- **Task statement**
Identify each line below that contains the string "lens" with the same capitalization, and copy those lines in full.

--- --- ---

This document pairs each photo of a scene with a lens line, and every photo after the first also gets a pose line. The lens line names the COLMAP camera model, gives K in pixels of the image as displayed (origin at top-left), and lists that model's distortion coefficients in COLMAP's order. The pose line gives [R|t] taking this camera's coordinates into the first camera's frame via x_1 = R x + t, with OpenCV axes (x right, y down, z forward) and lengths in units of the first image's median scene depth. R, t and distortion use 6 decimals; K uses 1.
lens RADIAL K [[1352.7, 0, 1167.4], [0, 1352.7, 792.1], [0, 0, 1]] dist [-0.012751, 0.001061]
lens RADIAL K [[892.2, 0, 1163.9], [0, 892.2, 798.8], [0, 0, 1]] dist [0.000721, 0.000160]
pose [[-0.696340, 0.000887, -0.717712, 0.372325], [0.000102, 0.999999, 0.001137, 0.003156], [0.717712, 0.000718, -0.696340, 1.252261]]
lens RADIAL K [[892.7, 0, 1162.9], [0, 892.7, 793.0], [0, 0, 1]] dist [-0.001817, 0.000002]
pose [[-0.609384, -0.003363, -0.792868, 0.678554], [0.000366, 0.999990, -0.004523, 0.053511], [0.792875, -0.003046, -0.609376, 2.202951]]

--- --- ---

- **Problem solution**
This document pairs each photo of a scene with a lens line, and every photo after the first also gets a pose line. The lens line names the COLMAP camera model, gives K in pixels of the image as displayed (origin at top-left), and lists that model's distortion coefficients in COLMAP's order. The pose line gives [R|t] taking this camera's coordinates into the first camera's frame via x_1 = R x + t, with OpenCV axes (x right, y down, z forward) and lengths in units of the first image's median scene depth. R, t and distortion use 6 decimals; K uses 1.
lens RADIAL K [[1352.7, 0, 1167.4], [0, 1352.7, 792.1], [0, 0, 1]] dist [-0.012751, 0.001061]
lens RADIAL K [[892.2, 0, 1163.9], [0, 892.2, 798.8], [0, 0, 1]] dist [0.000721, 0.000160]
lens RADIAL K [[892.7, 0, 1162.9], [0, 892.7, 793.0], [0, 0, 1]] dist [-0.001817, 0.000002]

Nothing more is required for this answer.